Firebase web keys are designed to ship in client code and rely on App Check and per-API restrictions for protection. Neither is enabled by default. A key generated through the Firebase console can call any Google Cloud API the project has enabled. That access persists until the developer manually scopes it. Google's quickstart documentation does not require restriction setup before activation.
Higher up the stack, OpenAI is selling AI cyber defense to enterprise buyers. Its new program, Trusted Access for Cyber, gives security firms access to GPT-5.4-Cyber and $10 million in API credits. Launch partners are drawn from established security vendors building threat-detection products. OpenAI says the credits and the model will strengthen global cyber defense, though access starts with the named partners.
The two stories sit on opposite ends of the same platform layer. AI vendors market specialized models and credit pools to enterprise security teams.

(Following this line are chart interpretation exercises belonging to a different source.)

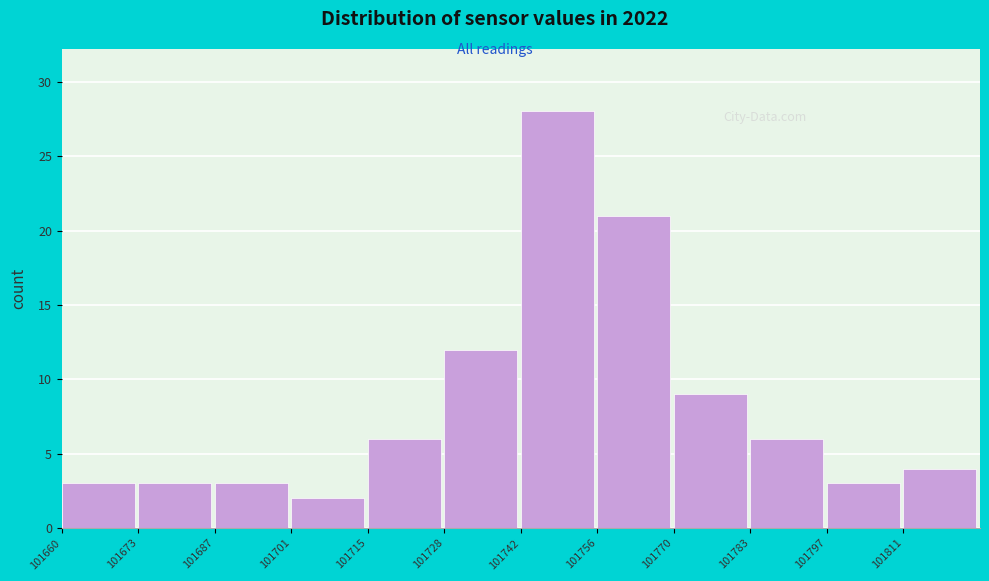

Reading left to right, list every bar in this chart as the range it spans on the x-axis followed by its height. Neither the bar edges nor the heights are printed on the chart, so give them approximately, as read against the axes.

101660 to 101674: 3
101674 to 101688: 3
101688 to 101702: 3
101702 to 101716: 2
101716 to 101728: 6
101728 to 101742: 12
101742 to 101756: 28
101756 to 101770: 21
101770 to 101784: 9
101784 to 101798: 6
101798 to 101812: 3
101812 to 101826: 4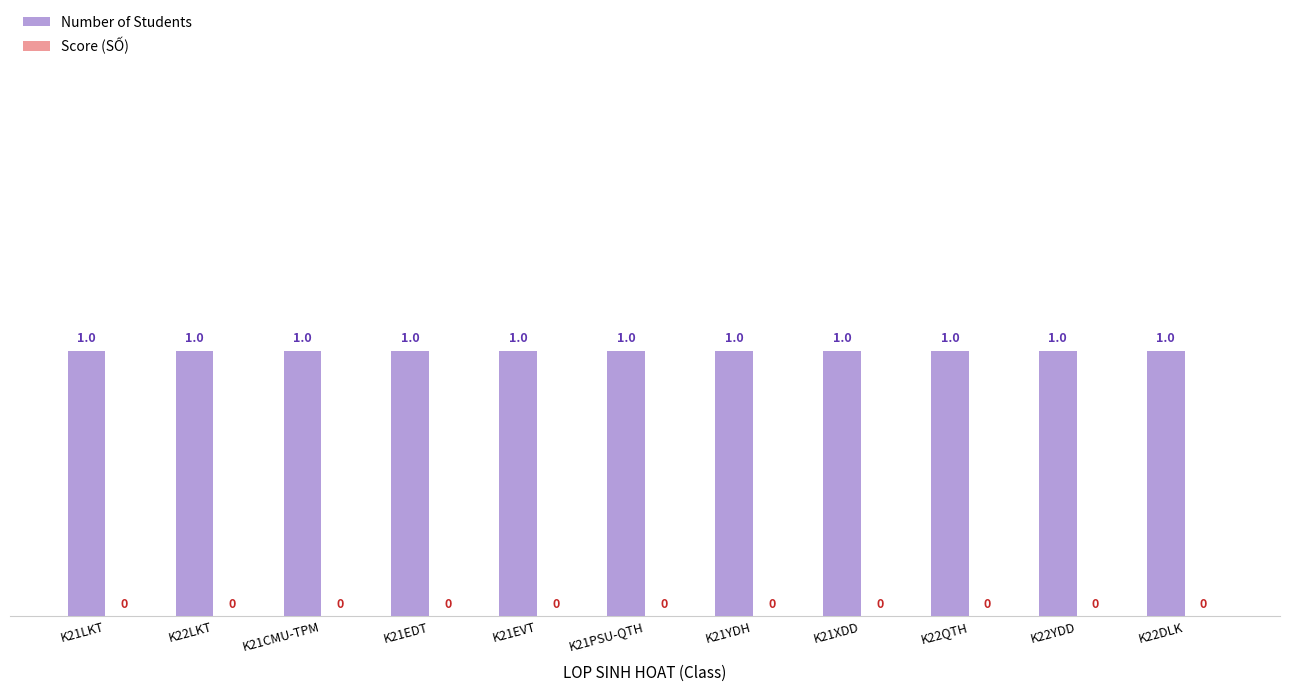

What is the sum of all Number of Students values?

11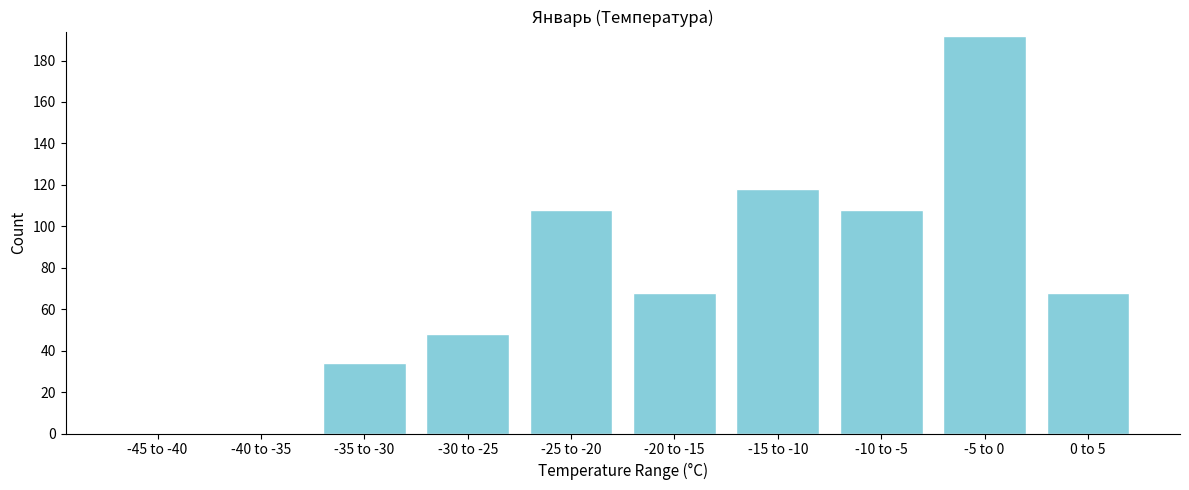

Reading left to right, list all the values displayed in this chart.

-45 to -40=0	-40 to -35=0	-35 to -30=34	-30 to -25=48	-25 to -20=108	-20 to -15=68	-15 to -10=118	-10 to -5=108	-5 to 0=192	0 to 5=68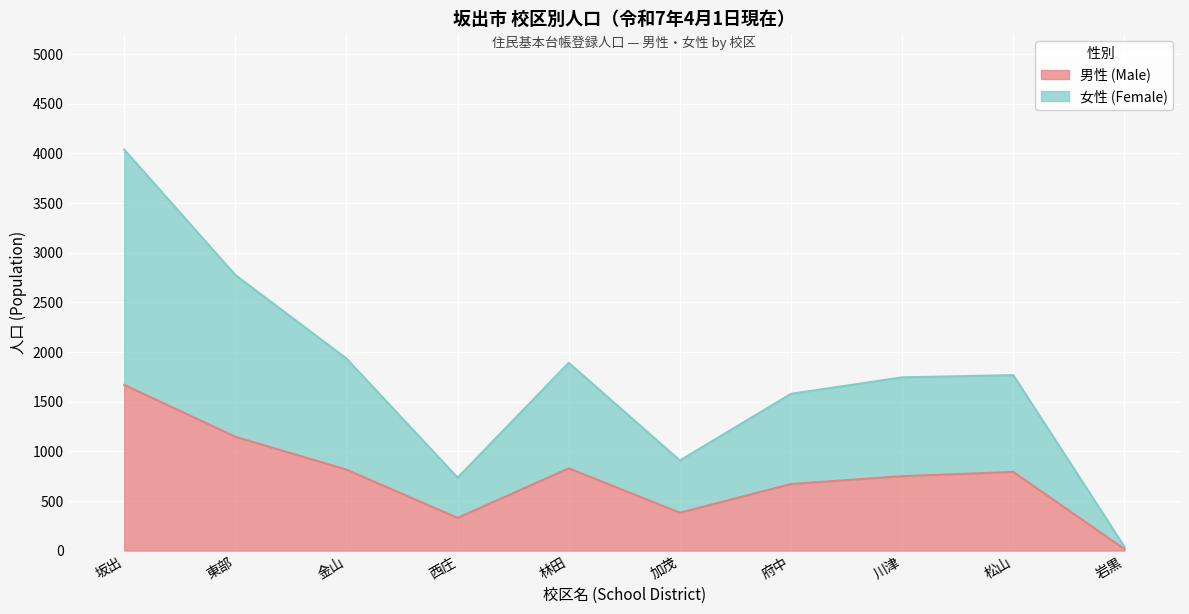

Count the number of data series in this chart.

2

At the same time, default platform configurations allow a single leaked client key to drain a small developer's account faster than billing alerts can fire. Google Cloud's budget alerts are advisory and do not cap spending; the developer reported the charges accrued before any human at Google could intervene.
Google has not publicly confirmed whether the charges will be refunded. Forum responses from Google staff pointed the developer to standard billing dispute channels, which require case-by-case review and offer no guaranteed outcome.